Howard Campbell, Gleaner Writer


'Chubby Dread' during a recent interview with The Gleaner. - RICARDO MAKYN/STAFF PHOTOGRAPHER

AS TRAGIC as it was, Franklin 'Chubby Dread' Allen spent the final hours of his last day on earth doing what he loved best - listening to music, with a lady on his arm.

Last November, days after he was shot by a gunman at Water Lane in the community of Southside, the ebullient Allen told The Sunday Gleaner that his reputation as a political enforcer was overplayed.

"Mi nuh inna war thing, yuh nuh roots, me's a music man. Mi jus' love my dance an' love my girls," he said.

The Constabulary Communication Network reported that Allen, 55, was murdered early Friday morning by two men who approached him and a female companion shortly after they left the Asylum nightclub in New Kingston.

REPORTEDLY SHOT

According to the police, he was reportedly shot by the men before attempting to escape. One of his attackers pursued him, pumping several shots into Allen's body on the pavement facing the popular nightspot.

No one has been arrested for the murder. His female companion came away unharmed.

The incident not only ended the life of a central Kingston legend, but it also marked the end of an era. Chubby Dread was the last in a long line of 'area leaders' that ruled violence-plagued communities such as Southside with an iron hand.

"He was very co-operative, jovial, a man of his word," said Frances Madden of GraceKennedy, who knew Chubby Dread for 31 years and worked with him on the Central Kingston Task Force Team. "He was the first man to hold down things."

Central Kingston Member of Parliament, Victor Cummings, described him as "a steady voice, anytime there was a problem he would speak up." Mr.

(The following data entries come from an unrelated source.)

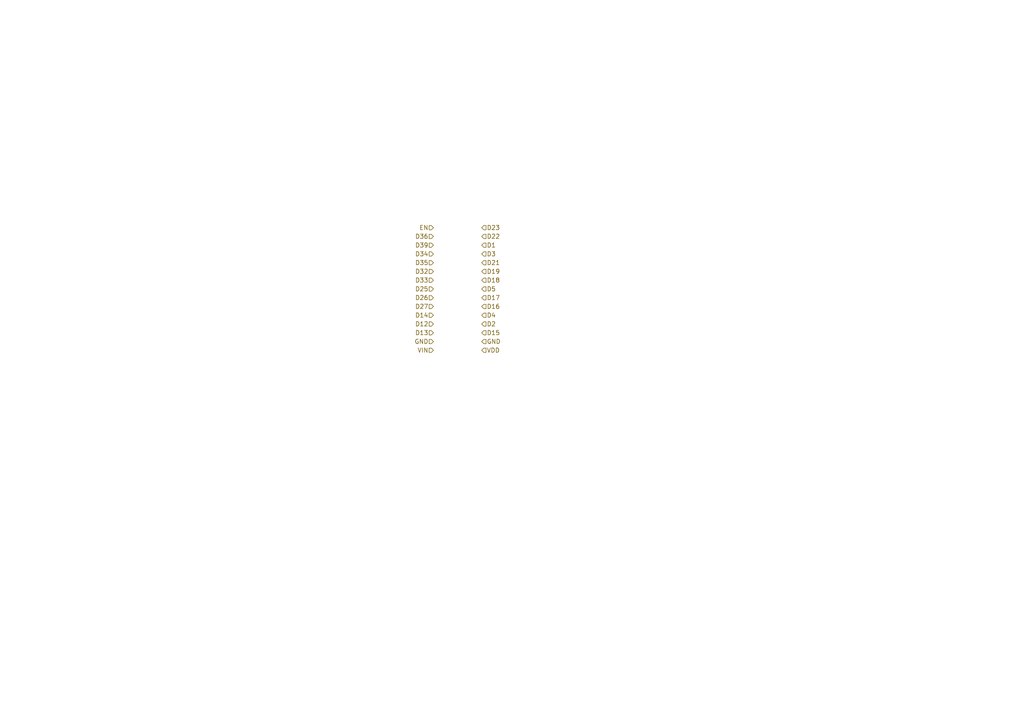
<source format=kicad_sch>
(kicad_sch (version 20230121) (generator eeschema)

  (uuid 86c908d6-e031-4cd6-b3d1-80fad507ad01)

  (paper "A4")

  


  (hierarchical_label "D34" (shape input) (at 125.73 73.66 180) (fields_autoplaced)
    (effects (font (size 1.27 1.27)) (justify right))
    (uuid 028f276b-77e1-41ca-aa17-0d391cf76a7a)
  )
  (hierarchical_label "GND" (shape input) (at 125.73 99.06 180) (fields_autoplaced)
    (effects (font (size 1.27 1.27)) (justify right))
    (uuid 13f0db9e-c837-4a22-b0ae-288d47d4eb39)
  )
  (hierarchical_label "D21" (shape input) (at 139.7 76.2 0) (fields_autoplaced)
    (effects (font (size 1.27 1.27)) (justify left))
    (uuid 29600e0e-64f3-4d24-a695-6cea742cbc86)
  )
  (hierarchical_label "D18" (shape input) (at 139.7 81.28 0) (fields_autoplaced)
    (effects (font (size 1.27 1.27)) (justify left))
    (uuid 3456b9d8-ee78-412c-9665-dd8be512cf6d)
  )
  (hierarchical_label "D33" (shape input) (at 125.73 81.28 180) (fields_autoplaced)
    (effects (font (size 1.27 1.27)) (justify right))
    (uuid 3c59dc9d-2d67-47a0-aa39-47a92ebd564c)
  )
  (hierarchical_label "D13" (shape input) (at 125.73 96.52 180) (fields_autoplaced)
    (effects (font (size 1.27 1.27)) (justify right))
    (uuid 4186197b-357e-4c8f-8cec-3ddc8a8e7e86)
  )
  (hierarchical_label "D12" (shape input) (at 125.73 93.98 180) (fields_autoplaced)
    (effects (font (size 1.27 1.27)) (justify right))
    (uuid 5fe80ca3-f8ba-4a91-bfb4-803dcab23ea2)
  )
  (hierarchical_label "D16" (shape input) (at 139.7 88.9 0) (fields_autoplaced)
    (effects (font (size 1.27 1.27)) (justify left))
    (uuid 7b66c4ff-a16d-4208-a7ed-fd8285c55070)
  )
  (hierarchical_label "D3" (shape input) (at 139.7 73.66 0) (fields_autoplaced)
    (effects (font (size 1.27 1.27)) (justify left))
    (uuid 949cd4bc-c380-4ccb-bee1-b7cb4f452dbe)
  )
  (hierarchical_label "EN" (shape input) (at 125.73 66.04 180) (fields_autoplaced)
    (effects (font (size 1.27 1.27)) (justify right))
    (uuid 96842c82-057a-4dc1-b2c0-7008ee7b534e)
  )
  (hierarchical_label "D1" (shape input) (at 139.7 71.12 0) (fields_autoplaced)
    (effects (font (size 1.27 1.27)) (justify left))
    (uuid 9718f0ad-18d0-4d50-ba97-3a1d1a3a7edc)
  )
  (hierarchical_label "D23" (shape input) (at 139.7 66.04 0) (fields_autoplaced)
    (effects (font (size 1.27 1.27)) (justify left))
    (uuid a6b40c1e-84f5-4ffe-be2a-347b3416ea57)
  )
  (hierarchical_label "D17" (shape input) (at 139.7 86.36 0) (fields_autoplaced)
    (effects (font (size 1.27 1.27)) (justify left))
    (uuid adee2c8e-66bb-4013-b9f7-9d8da8ba5dc1)
  )
  (hierarchical_label "D39" (shape input) (at 125.73 71.12 180) (fields_autoplaced)
    (effects (font (size 1.27 1.27)) (justify right))
    (uuid af54cbc2-0604-477a-a264-2872f03d7ae7)
  )
  (hierarchical_label "D14" (shape input) (at 125.73 91.44 180) (fields_autoplaced)
    (effects (font (size 1.27 1.27)) (justify right))
    (uuid b0c14e25-d793-4646-abdb-63dd418ee65c)
  )
  (hierarchical_label "D4" (shape input) (at 139.7 91.44 0) (fields_autoplaced)
    (effects (font (size 1.27 1.27)) (justify left))
    (uuid b0ce2e03-9a63-4de7-84d5-85e2524e3d4a)
  )
  (hierarchical_label "D15" (shape input) (at 139.7 96.52 0) (fields_autoplaced)
    (effects (font (size 1.27 1.27)) (justify left))
    (uuid b0fbafb8-6980-43e4-ab3c-652bfdb4feda)
  )
  (hierarchical_label "GND" (shape input) (at 139.7 99.06 0) (fields_autoplaced)
    (effects (font (size 1.27 1.27)) (justify left))
    (uuid b19bab3b-f3ea-4012-8207-6dd20a6edffa)
  )
  (hierarchical_label "D19" (shape input) (at 139.7 78.74 0) (fields_autoplaced)
    (effects (font (size 1.27 1.27)) (justify left))
    (uuid c2d67bc5-a251-4799-b667-178e34478c5a)
  )
  (hierarchical_label "D22" (shape input) (at 139.7 68.58 0) (fields_autoplaced)
    (effects (font (size 1.27 1.27)) (justify left))
    (uuid cc48fd10-d4eb-479e-9d6a-54b70317cbe4)
  )
  (hierarchical_label "D35" (shape input) (at 125.73 76.2 180) (fields_autoplaced)
    (effects (font (size 1.27 1.27)) (justify right))
    (uuid cd15eb58-62fc-4d80-b02c-6b46edc49733)
  )
  (hierarchical_label "D32" (shape input) (at 125.73 78.74 180) (fields_autoplaced)
    (effects (font (size 1.27 1.27)) (justify right))
    (uuid cd4ed2c0-92c2-483a-8ae3-163da90ba918)
  )
  (hierarchical_label "D26" (shape input) (at 125.73 86.36 180) (fields_autoplaced)
    (effects (font (size 1.27 1.27)) (justify right))
    (uuid d381c78f-8a95-4836-af99-bf3ab5fb306c)
  )
  (hierarchical_label "VDD" (shape input) (at 139.7 101.6 0) (fields_autoplaced)
    (effects (font (size 1.27 1.27)) (justify left))
    (uuid d3b9de61-b9f5-43bd-a997-b9d18d376d24)
  )
  (hierarchical_label "D2" (shape input) (at 139.7 93.98 0) (fields_autoplaced)
    (effects (font (size 1.27 1.27)) (justify left))
    (uuid e01330f4-3394-404a-9f4b-4e01bbeb4698)
  )
  (hierarchical_label "VIN" (shape input) (at 125.73 101.6 180) (fields_autoplaced)
    (effects (font (size 1.27 1.27)) (justify right))
    (uuid e88f0680-e9f6-4c78-9a6b-d8d034871e88)
  )
  (hierarchical_label "D25" (shape input) (at 125.73 83.82 180) (fields_autoplaced)
    (effects (font (size 1.27 1.27)) (justify right))
    (uuid eba05f6c-8ee1-4900-9729-60a945389d99)
  )
  (hierarchical_label "D36" (shape input) (at 125.73 68.58 180) (fields_autoplaced)
    (effects (font (size 1.27 1.27)) (justify right))
    (uuid f5b9d173-66db-440c-af7c-c1023c367c85)
  )
  (hierarchical_label "D27" (shape input) (at 125.73 88.9 180) (fields_autoplaced)
    (effects (font (size 1.27 1.27)) (justify right))
    (uuid f6d7b9bf-1bd0-483d-9ef2-b191070e5e05)
  )
  (hierarchical_label "D5" (shape input) (at 139.7 83.82 0) (fields_autoplaced)
    (effects (font (size 1.27 1.27)) (justify left))
    (uuid feaf7330-ec5d-4452-814f-8db26e37f00d)
  )
)

</source>
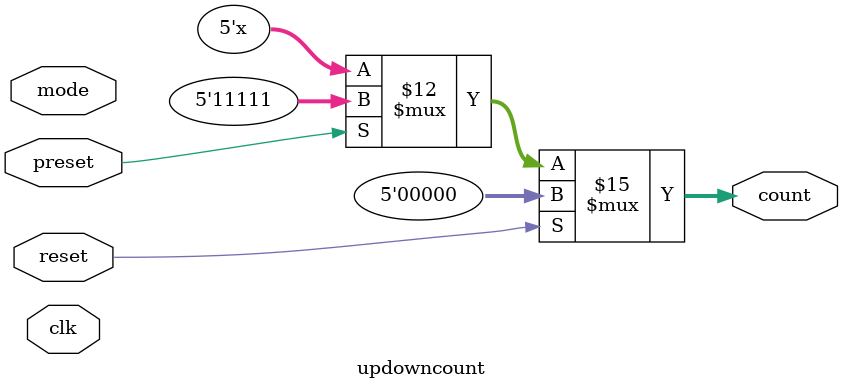
<source format=v>
module updowncount(clk,reset,preset,mode,count);
   input reset,preset,clk,mode;
   output [4:0]count;
   reg [4:0]count;
   
    
   always@(*)  
   //always@(posedge clk or reset or preset)
    begin
     
     if (reset)
       count <= 5'b00000;
     else if (preset)
       count <= 5'b11111;
     else if (mode == 1) //up counter
       count <= count + 1;
     else if (mode == 0) //down counter
       count <= count - 1;
    end
 endmodule
    

</source>
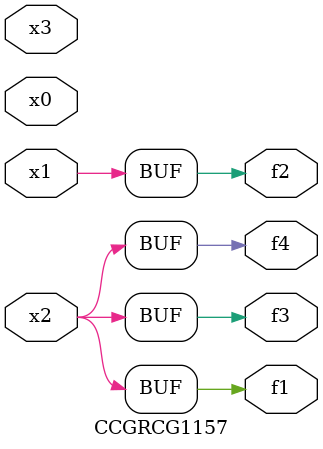
<source format=v>
module CCGRCG1157(
	input x0, x1, x2, x3,
	output f1, f2, f3, f4
);
	assign f1 = x2;
	assign f2 = x1;
	assign f3 = x2;
	assign f4 = x2;
endmodule

</source>
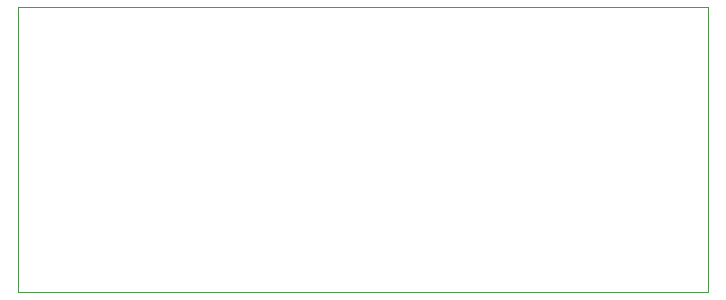
<source format=gbr>
%TF.GenerationSoftware,KiCad,Pcbnew,6.0.2+dfsg-1*%
%TF.CreationDate,2023-02-05T15:08:22-05:00*%
%TF.ProjectId,LTC4414-battery-backup-test,4c544334-3431-4342-9d62-617474657279,rev?*%
%TF.SameCoordinates,Original*%
%TF.FileFunction,Profile,NP*%
%FSLAX46Y46*%
G04 Gerber Fmt 4.6, Leading zero omitted, Abs format (unit mm)*
G04 Created by KiCad (PCBNEW 6.0.2+dfsg-1) date 2023-02-05 15:08:22*
%MOMM*%
%LPD*%
G01*
G04 APERTURE LIST*
%TA.AperFunction,Profile*%
%ADD10C,0.100000*%
%TD*%
G04 APERTURE END LIST*
D10*
X67310000Y-86360000D02*
X125730000Y-86360000D01*
X125730000Y-86360000D02*
X125730000Y-110490000D01*
X125730000Y-110490000D02*
X67310000Y-110490000D01*
X67310000Y-110490000D02*
X67310000Y-86360000D01*
M02*

</source>
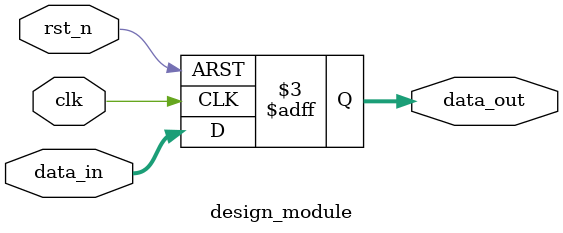
<source format=v>
module design_module(
    input clk,
    input rst_n,
    input [7:0] data_in,
    output reg [7:0] data_out
);

always @(posedge clk or negedge rst_n) begin
    if (!rst_n)
        data_out <= 8'h0;
    else
        data_out <= data_in;
end

endmodule
</source>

Cummings told The Sunday Gleaner that he last saw Chubby Dread on Monday at Harbour Street.

"We got along well, he was a decent person," said Mr. Cummings.

DISAGREEMENT

Not everyone in central Kingston agreed with that, especially some of the youth in Southside, a tough area with strong ties to the Opposition Jamaica Labour Party. In an interview with The Gleaner last year, several of them denied having anything to do with the attempt on Allen's life, but said he was partly responsible for the friction throughout Southside that resulted in the deaths of five persons.

Chubby Dread was actually born in St. James, but said he moved to Southside when he was 11 years-old. He saw a lot of action there over the years: constant fighting between Southside and neighbouring Tel Aviv during the 1970s; the infamous Gold Street Massacre in 1980 and an attempt on his life that year while he was boarding a bus.

He was also detained for eight months in 1980 on a murder charge. He was eventually cleared.

An unapologetic 'Labourite,' Chubby Dread believed the youth in Southside and Tel Aviv were far more violent than the badmen of the politically-divisive 1970s. He credited streetsmarts for him surviving many of his contemporaries who died by the gun.

In the end, not even Chubby Dread's know-how could save him.